I have a bucket-list, albeit a pretty short one these days. I never even thought to put a helicopter ride on the list, but if I had, I would have checked it off in the Faroe Islands!
Before going to the Faroes I did some reading on other blogs and found a couple mentions of the helicopter taxi. The idea is that since some of the islands are SO remote that there isn’t even a regular ferry, the government subsidizes – what else – a helicopter taxi. Tourists are only allowed to take it one-way so it can’t be your main form of travel, and you’re restricted to routes that you can get back to your car on the bus. But really, who am I kidding, everything about it is awesome.
The first night that Ellen and I were in the Faroes together we loosely planned out our days and I insisted on trying to get a helicopter ride on the schedule. It didn’t take long to find the timetables online and only a couple more minutes to book our route. It cost about $30 apiece for our roughly 15 minute flight. Comically, at the bus station on our way back I saw a poster for a 15 minute sightseeing helicopter ride – for $150. Sometimes it pays to do your research.
It was a beautiful, sunny day and we arrived at the heli pad on-time – 40 minutes before the flight. It was a very casual affair; two guys in reflective vests in a little shed with a bench behind it. Another couple was getting on the same flight and we all sat together and drank terrible coffee poured for us into plastic cups by the guys in the booth. We had one false start when a copter came in to be fueled up and then flew away without us. We were eventually told that because it had been bad weather the last few days it needed to make a delivery to a ship anchored offshore. “That’s life in the Faroes” the pilot joked.
After waiting another 20-30 minutes in the copter came again, landing and refueling, and then finally the guy in the shack came and waved us to follow him over. Ellen and I were super giddy and smily and jumping for joy and she said the pilot was laughing at us as we approached.
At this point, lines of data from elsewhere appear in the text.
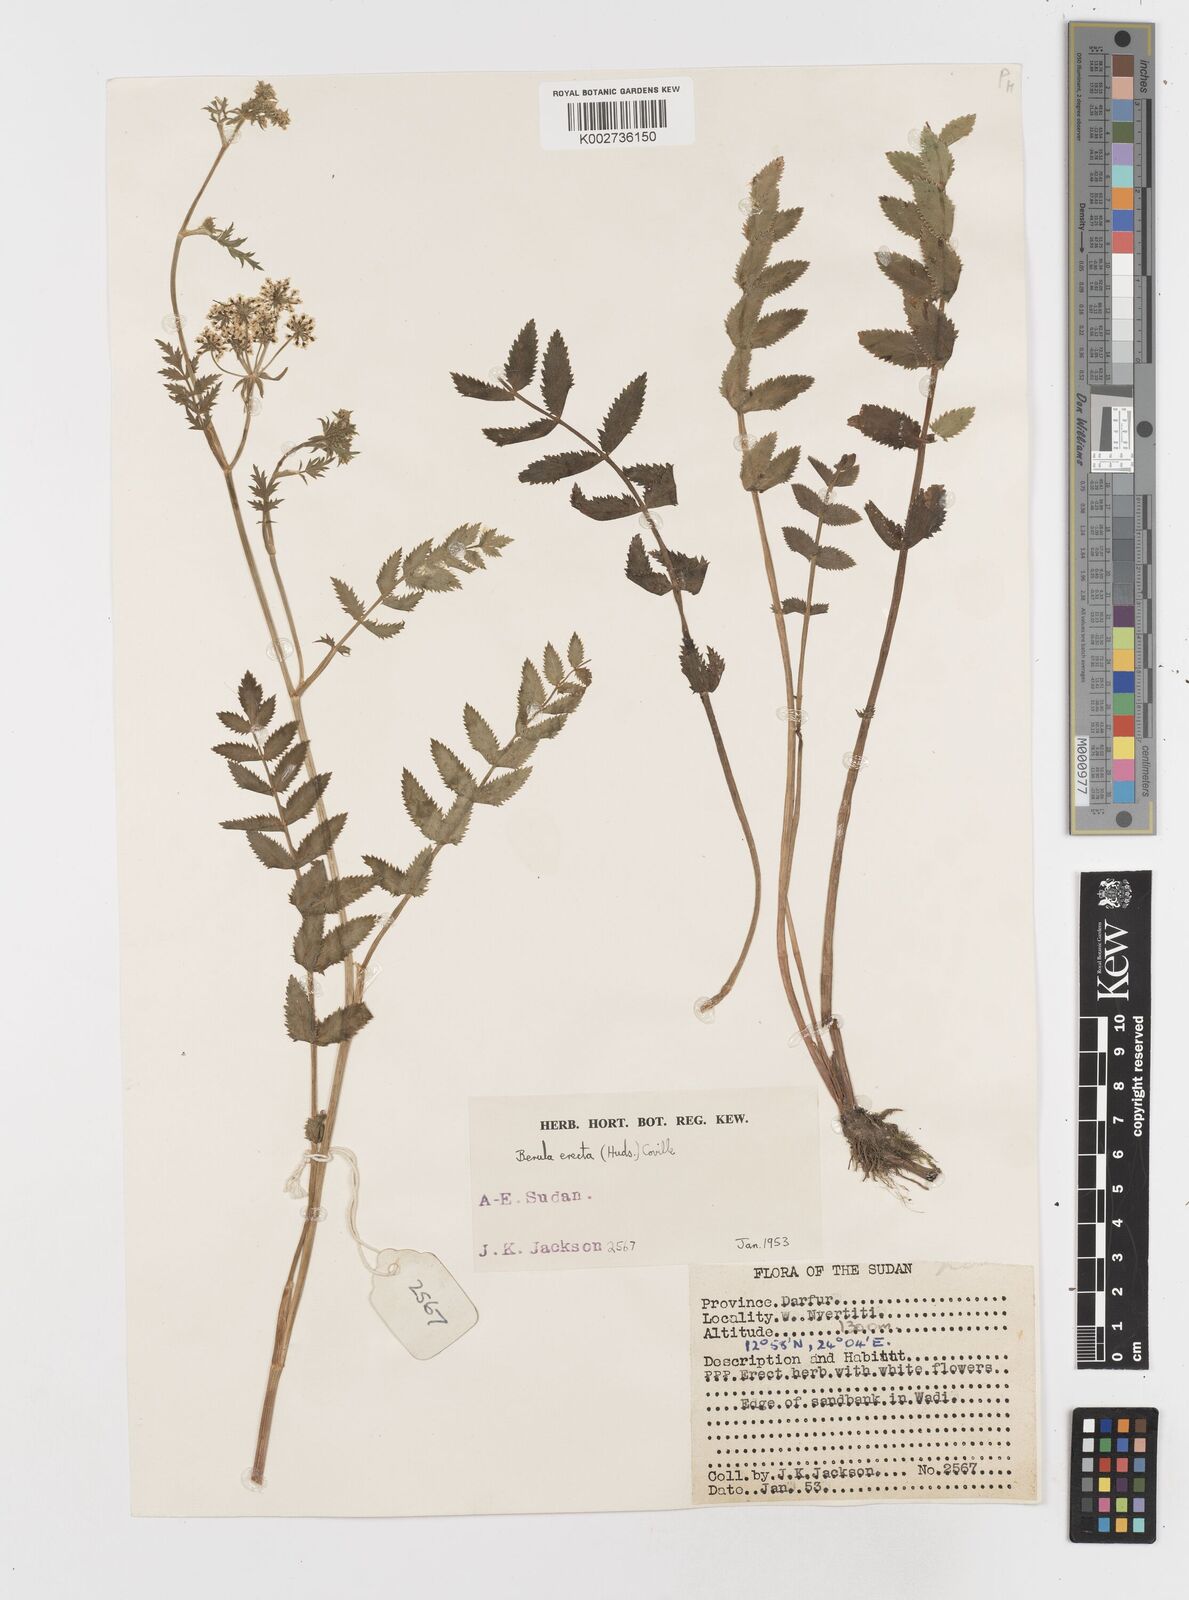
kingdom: Plantae
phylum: Tracheophyta
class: Magnoliopsida
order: Apiales
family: Apiaceae
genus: Berula
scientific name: Berula erecta
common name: Lesser water-parsnip
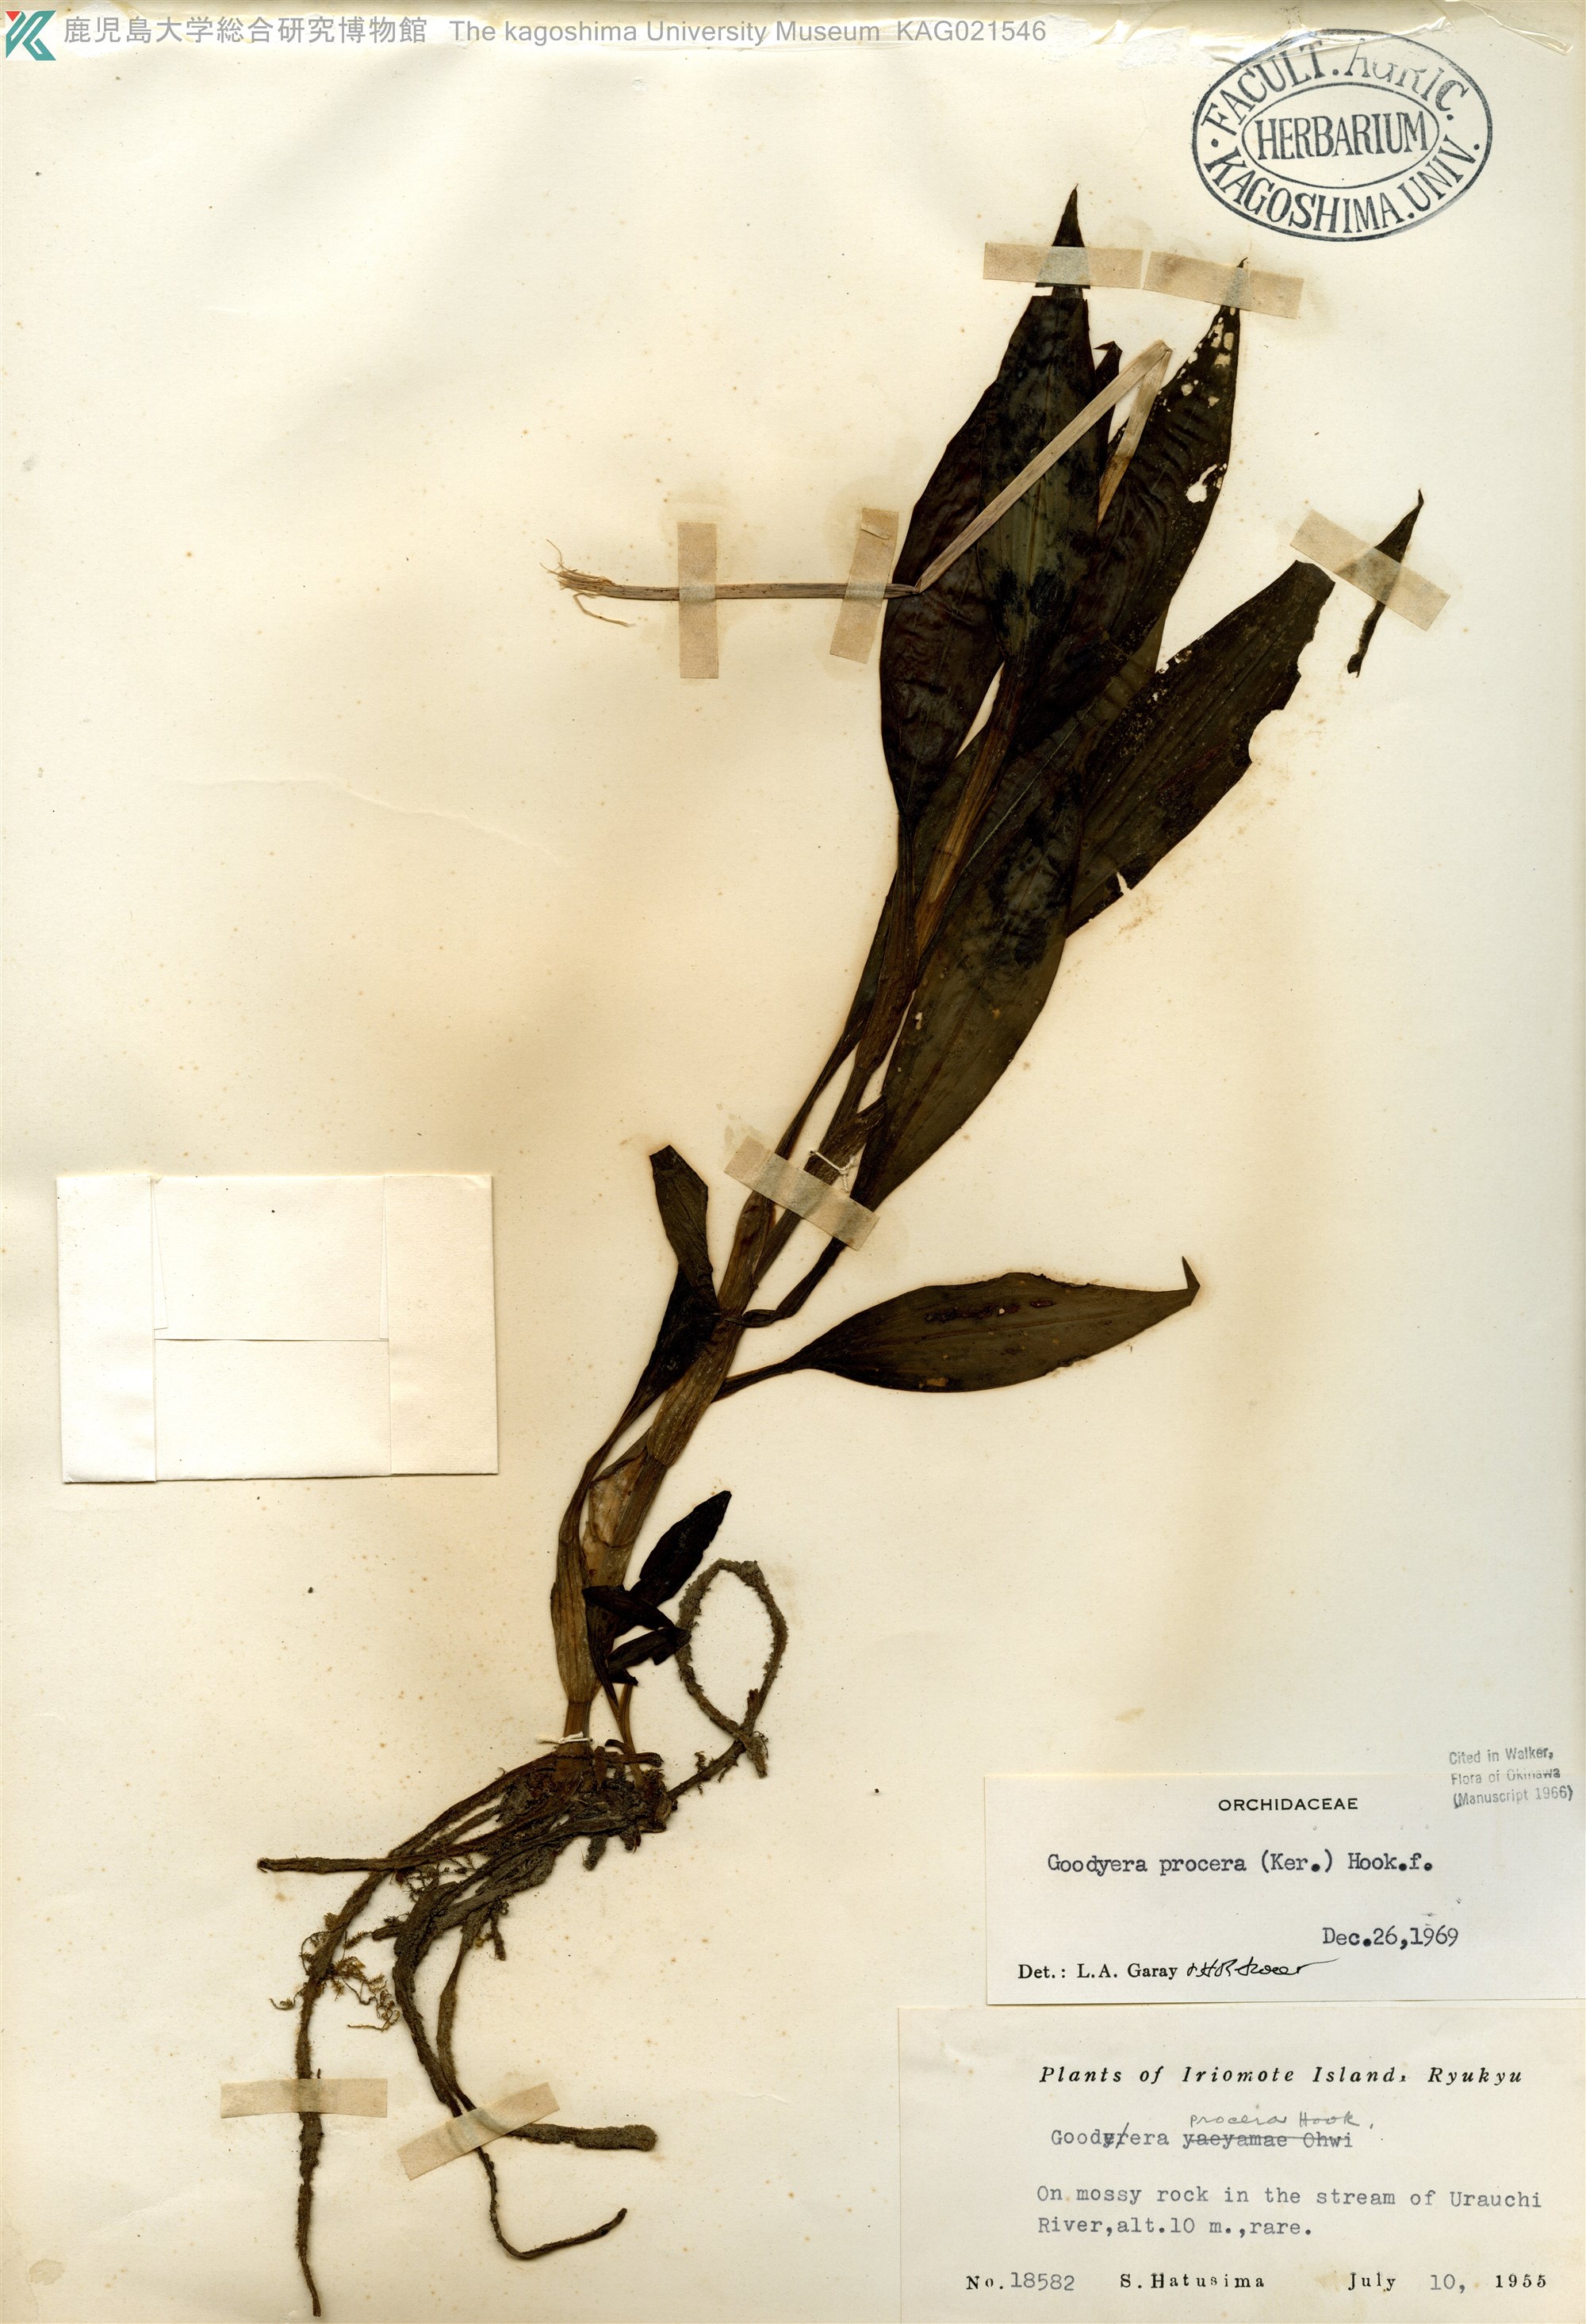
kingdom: Plantae
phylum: Tracheophyta
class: Liliopsida
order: Asparagales
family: Orchidaceae
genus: Goodyera
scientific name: Goodyera procera
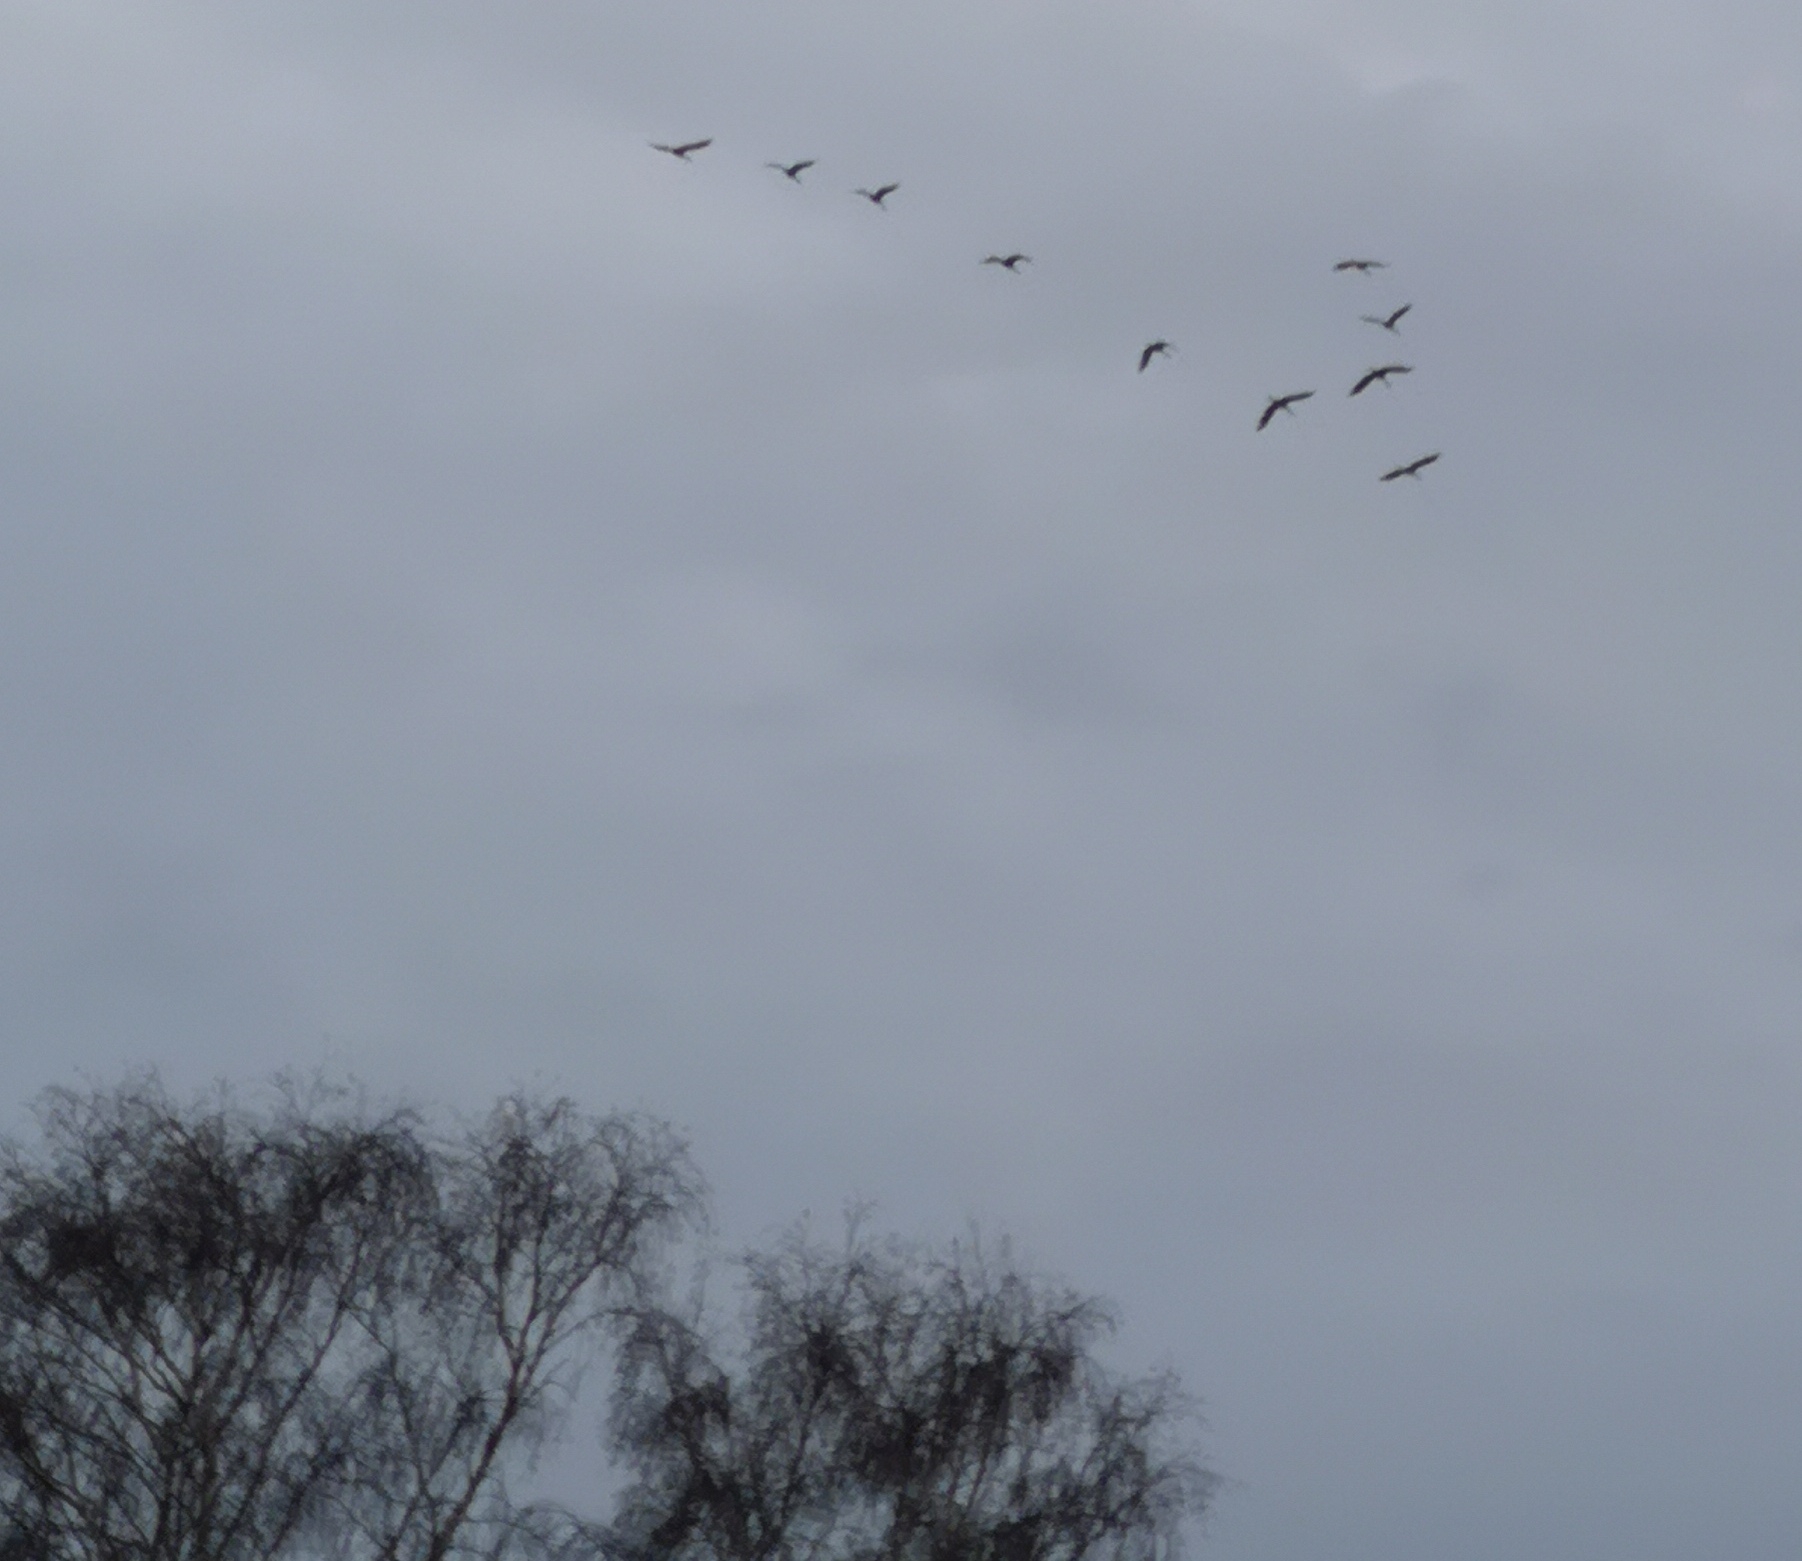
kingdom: Animalia
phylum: Chordata
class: Aves
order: Gruiformes
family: Gruidae
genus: Grus
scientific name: Grus grus
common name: Trane
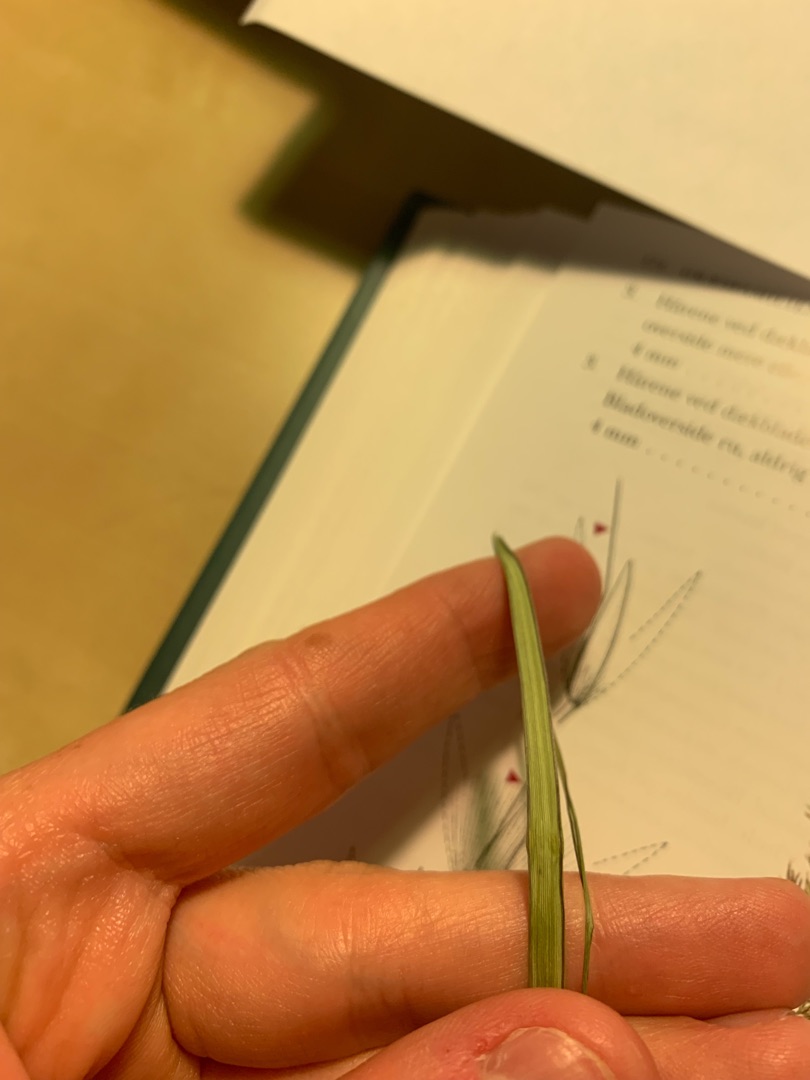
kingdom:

No one else was on-board except the two pilots in the front and one other guy who seemed to work for them, and then about 12 empty passenger seats. The other couple took seats in the back row and Ellen and I climbed into the front, her facing forward and me facing backward so we could make faces at each other. The pilot gave us a little chat (in English) and then revved the motor and we tipped forward a bit and then were airborne!
I’m sure you can tell by my face that I was completely freaking out. I’ve never felt anything like it and could not stop giggling uncontrollably. I even got a little seasick at the beginning but it just added to the adrenaline. I’m pretty sure I said “I can’t believe we’re doing this!” at least 50 times, although no one could hear me.
(Can you see the helicopter shadow in the last picture, at the bottom?)
We flew from Klaksvik down to the capital City, Torshavn (Thor’s Harbor), which felt a lot more like the kind of maritime culture that we both grew up with. The southern islands are flatter and even the houses and yards felt different. For whatever reason there were a lot of people boarding here when we got out. I was still so excited that I forgot to take off my headphones (what do you call them?) and had to run back.
So that was the trip of a lifetime. And I doubt tourists will be able to do it much longer (especially at that price) so I feel so incredibly lucky that I got to experience it.
From the helipad we walked to the downtown, found the bus station, and then wandered through the oldest part of the city-a tiny rocky peninsula called Tinganes. The story is that the very first meeting of Viking parliament was called here in 825 AD. That makes Tinganes one of the oldest parliamentary meeting places in the world. The government still operates out of some of the buildings there.
Before catching our bus back to Klaksvik we managed to find an actual bar to have a quick beer. It was one of the things that most puzzled us about the Faroes in general – all of these tiny little towns and yet we barely saw any alcohol. The islands have some of the highest employment rates in the world and we couldn’t figure out what folks did after work. We eventually found a small brewery and one or two other bars, and even found a grocery store that carried (only 2 cans of) beer, but when we asked people made it sound like social drinking isn’t uncommon. Regardless, it was nice to just sit and feel normal, watching kids play in the street and people eating nachos.
Then it was the 2 hour bus ride back to our car. I think everyone on the bus fell asleep. And that made it an even more perfect day.